Single by Aly & AJ

from the album Into the Rush
- B-side: "Never Far Behind"
- Released: February 28, 2006
- Recorded: 2005
- Genre: Pop rock; alternative rock; post-grunge;
- Length: 3:11
- Label: Hollywood
- Songwriters: Aly Michalka; AJ Michalka; Dan James; Leah Haywood;
- Producers: Dan James; Leah Haywood;

Aly & AJ singles chronology
| "Never Far Behind" (2005) | "Rush" (2006) | "On the Ride" (2006) |

= Rush (Aly & AJ song) =

"Rush" is a pop rock song recorded by American pop rock duo Aly & AJ for their debut album Into the Rush. The track was released as their first official single nationwide by their label Hollywood Records, and as the album's fifth single overall. It was first released to Radio Disney on October 14, 2005 to promote the Disney Channel Original Movie Twitches, but later grew to become extremely popular, which led to a mainstream release on February 28, 2006. It was later released for digital download on July 11, 2006 and on November 25, 2006 in Australia.

==Song information==
"Rush" is a moderate pop rock song in a key of D minor. The song is also featured on the soundtrack to the Bratz: Rock Angelz video game (as "Into the Rush") and in the Disney Channel Original Movie Twitches.

==Track listings==

Digital download and promo CD
| No. | Title | Writer(s) | Length |
|---|---|---|---|
| 1. | "Rush" | Aly Michalka; AJ Michalka; Dan James; Leah Haywood; | 3:11 |

Digital download two
| No. | Title | Writer(s) | Length |
|---|---|---|---|
| 1. | "Rush" | Aly Michalka; AJ Michalka; Dan James; Leah Haywood; | 3:17 |
| 2. | "Radio Disney Exclusive Interview" |  | 2:03 |
| Total length: |  |  | 5:20 |

Digital EP
| No. | Title | Length |
|---|---|---|
| 1. | "Rush" | 3:11 |
| 2. | "Never Far Behind" | 3:21 |
| 3. | "On the Ride" | 3:31 |
| Total length: |  | 10:04 |

==Music video==

There are two versions of the video. The first version, released by Disney only, featured Aly & AJ performing the song live in concert and scenes from Twitches.

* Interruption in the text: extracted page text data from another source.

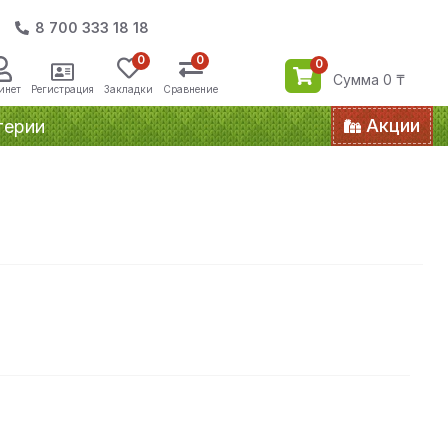
8 700 333 18 18
0
0
0
Сумма 0 ₸
инет
Регистрация
Закладки
Сравнение
Акции
терии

The second version was directed by Marc Webb and shot in Hawaii, premiering on February 15, 2006. It portrays the sisters traveling to five locations: a beach, a campsite, a jungle, a bazaar and a music store. One of the locations that was filmed is known as Jackass Gingers which is a popular local swimming spot on the island of Oahu.

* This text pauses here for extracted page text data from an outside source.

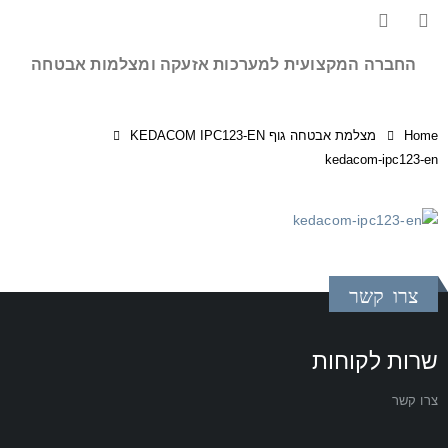
החברה המקצועית למערכות אזעקה ומצלמות אבטחה
Home
מצלמת אבטחה גוף KEDACOM IPC123-EN
kedacom-ipc123-en
צרו קשר
שרות לקוחות
צרו קשר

==Chart and certifications==
"Rush" is Aly & AJ's first single that was a commercial success in the United States. When it was initially released, it was able to chart on Billboards Pop 100 and Hot Digital Songs. The following February, when it was re-released, it managed to make it on the Billboard Hot 100, peaking at number 59 and staying on the chart for a total of 11 weeks. To date the single has reached over 900,000 digital downloads. The music video for the song debuted at number two on MTV's Total Request Live, remaining on it for eight non-consecutive weeks.

===Charts===

| Chart (2006) | Peak position |
|---|---|
| U.S. Billboard Hot 100 | 59 |
| U.S. Billboard Pop 100 | 44 |

== Certifications ==

| Region | Certification | Certified units/sales |
| United States (RIAA) | Gold | 500,000^{‡} |
^{‡} Sales+streaming figures based on certification alone.

==Release history==

Date: Country; Format; Label
October 14, 2005: United States; Digital download + Radio Disney; Hollywood
February 28, 2006: Mainstream radio
July 11, 2006: Digital download^{1}
November 25, 2006: Australia; Digital single + EP

- ^{1}: Digital release with "Radio Disney Exclusive Interview" as second track.